Google Disbands Stadia Game Developers And Signals Potential For More Trouble Ahead
from the ruh-roh dept
It’s no secret that in the year and a half since Google launched its video game streaming platform, Stadia, things haven’t gone particularly well. Game developers were wary at the onset that Google, as it has with projects like this in the past, might simply one day shut the whole thing down if it thinks the venture is a loser. The launch of Stadia itself was mostly met with meager interest, due to scant games available on the platform. Even then, the rollout was a mix of chaos and glitch, critiques of its promise for true 4k game streaming, very low adoption rates, and some at the company appearing to want to go to war with game-streamers.
And now, there are signals that the trouble is worsening. Google recently announced, completely without warning, that it was shuttering its in-house Stadia game development studio.
According to the report, developers at the studio were “shocked” by the sudden shutdown, since, only a week earlier, Stadia’s leading executive, game industry veteran Phil Harrison, told the group “[SG&E] has made great progress building a diverse and talented team and establishing a strong lineup of Stadia exclusive games.” The one-week flip-flop was “part of an apparent pattern of Stadia leadership not being honest and upfront with the company’s developers,” according to Kotaku, adding that many developers “upended their lives and careers to join the team.”
The report says Stadia’s developers found out about the studio closure at “almost the same time as everyone else.” Stadia’s developers had to wait three days before Harrison was available for a Q&A conference call, which the report describes as “contentious.” The most chilling line in the report details Harrison’s response to a question asking why the Studio was “making great progress” one week and then fired the next: “When asked what changed from the week prior, Harrison admitted nothing had and told those on the call, ‘We knew.'”
If that strikes you as fairly shitty, well, yes it is.

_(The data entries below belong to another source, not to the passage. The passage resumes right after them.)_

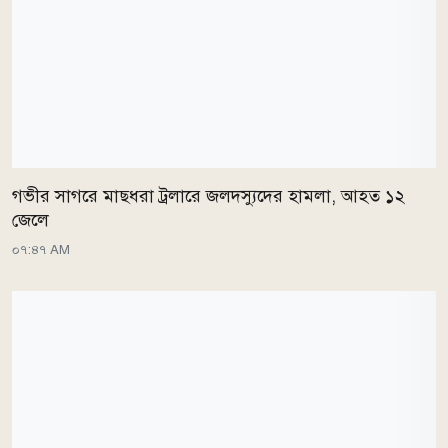
গভীর সাগরে মাছধরা ট্রলারে জলদস্যুদের হামলা, আহত ১২
জেলে
০৭:৪৭ AM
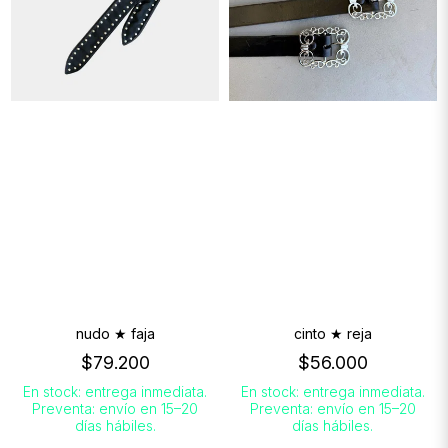
nudo ★ faja
cinto ★ reja
$79.200
$56.000
En stock: entrega inmediata.
En stock: entrega inmediata.
Preventa: envío en 15–20
Preventa: envío en 15–20
días hábiles.
días hábiles.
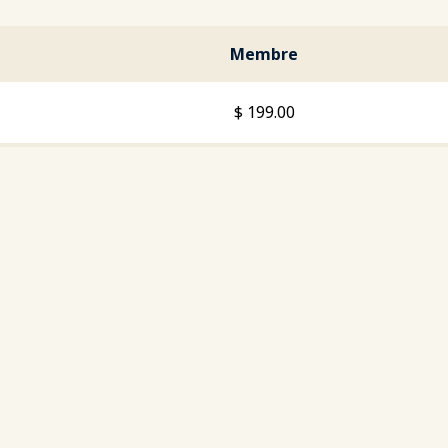
Membre
$
199.00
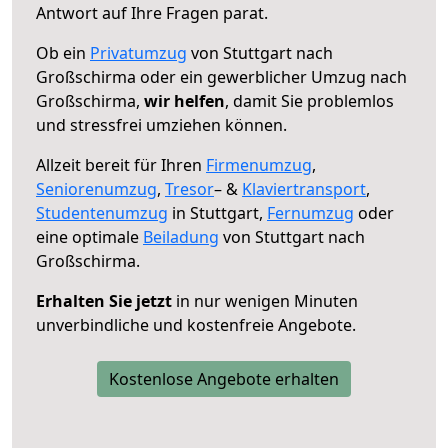
Antwort auf Ihre Fragen parat.
Ob ein
Privatumzug
von Stuttgart nach
Großschirma oder ein gewerblicher Umzug nach
Großschirma,
wir helfen
, damit Sie problemlos
und stressfrei umziehen können.
Allzeit bereit für Ihren
Firmenumzug
,
Seniorenumzug
,
Tresor
– &
Klaviertransport
,
Studentenumzug
in Stuttgart,
Fernumzug
oder
eine optimale
Beiladung
von Stuttgart nach
Großschirma.
Erhalten Sie jetzt
in nur wenigen Minuten
unverbindliche und kostenfreie Angebote.
Kostenlose Angebote erhalten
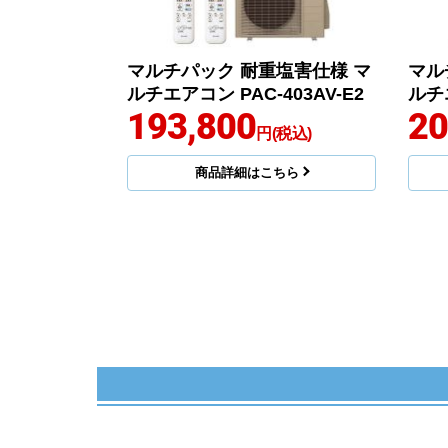
マルチパック 耐重塩害仕様 マ
マル
ルチエアコン PAC-403AV-E2
ルチエ
193,800
20
円(税込)
商品詳細はこちら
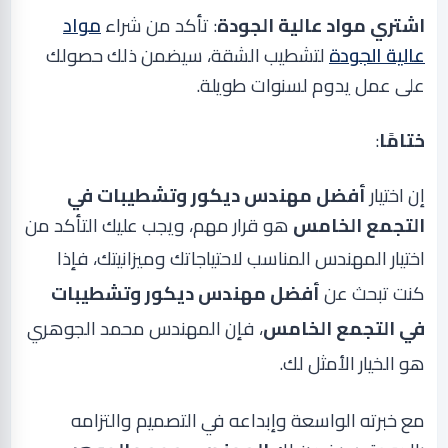
اشتري مواد عالية الجودة
: تأكد من شراء
مواد
عالية الجودة
لتشطيب الشقة، سيضمن ذلك حصولك
على عمل يدوم لسنوات طويلة
.
ختامًا
:
إن اختيار
أفضل مهندس ديكور وتشطيبات في
التجمع الخامس
هو قرار مهم، ويجب عليك التأكد من
اختيار المهندس المناسب لاحتياجاتك وميزانيتك، ف
إذا
كنت تبحث عن
أفضل مهندس ديكور وتشطيبات
في التجمع الخامس
، فإن المهندس محمد الجوهري
هو الخيار الأمثل لك.
مع خبرته الواسعة وإبداعه في التصميم والتزامه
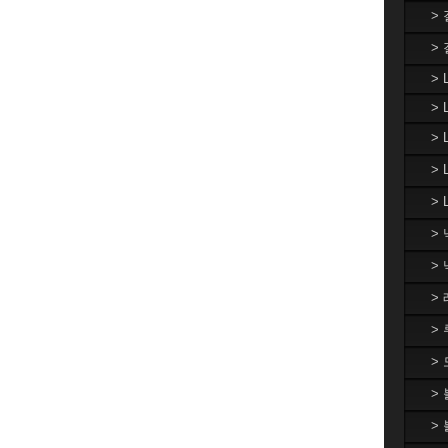
>
>
> 
> 
>
>
> 
>
>
>
>
>
>
>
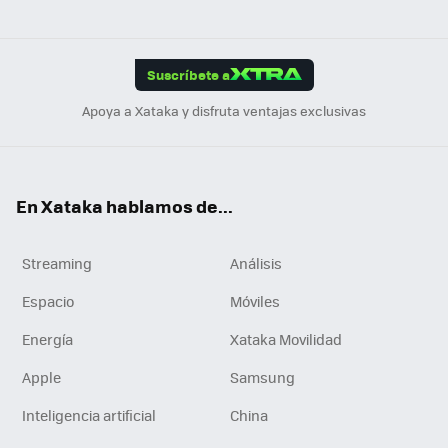
ats
ter
ebo
tub
agr
gra
boa
Link
Tikt
App
ok
e
am
m
rd
edI
ok
Suscríbete a
n
Apoya a Xataka y disfruta ventajas exclusivas
En Xataka hablamos de...
Streaming
Análisis
Espacio
Móviles
Energía
Xataka Movilidad
Apple
Samsung
Inteligencia artificial
China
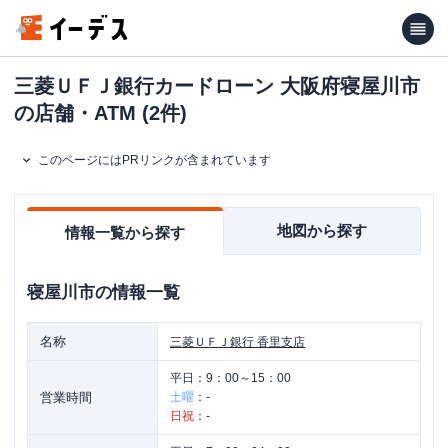
三菱ＵＦＪ銀行カードローン 大阪府寝屋川市
の店舗・ATM (2件)
このページにはPRリンクが含まれています
地図から探す
情報一覧から探す
寝屋川市
の情報一覧
名称
三菱ＵＦＪ銀行
香里支店
平日：
9：00～15：00
営業時間
土曜
：
-
日祝
：
-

And if it feels like a flavor of exactly what game developers originally feared — Google’s penchant for quickly bailing on hyped up projects — well, yeah, it’s that, too.
But while the plight of developers and Stadia employees is a very real and non-trivial thing, for Stadia to succeed, it needs the trust of its customers. Trust is particularly key for Stadia because, as we so often point out, gamers don’t actually own the games they play on Stadia. They, instead, pay for access to the platform. So, with PC gaming as an option and the new generation of consoles now released, the public has to decide whether to go with Stadia or choose a traditional option. And when Google comes out with statements like the following, that trust feels quite hard to come by.
Google doesn’t publicly share how well (or poorly) Stadia is doing, but that blog post mentions that Google is looking for “the best path to building Stadia into a long-term, sustainable business,” strongly hinting that Stadia is not currently a sustainable business. The post details what sounds like a pretty strong change in strategy, pivoting from the direct-to-consumer “game console” business and more toward being a technology provider for gaming companies.
If Stadia was ever going to be successful, it seems like that should have happened over the last several months. The pandemic is making gaming more popular than ever, and everyone else’s sales are up across the board. Stadia was also one of the best systems to play the long-awaited Cyberpunk 2077 on, especially given that the other best options were next-gen consoles that were perpetually sold out. If Google isn’t seeing success now, it’s hard to imagine a better opportunity for the service.
Which puts potential customers for Stadia in exactly the same place as the game developers that were fretting a year ago: if I game on Stadia, am I suddenly going to lose everything when Google decides to pull the plug?
Whatever else we might want to say for Stadia or the future of game streaming as a service, that question is the highest of hurdles.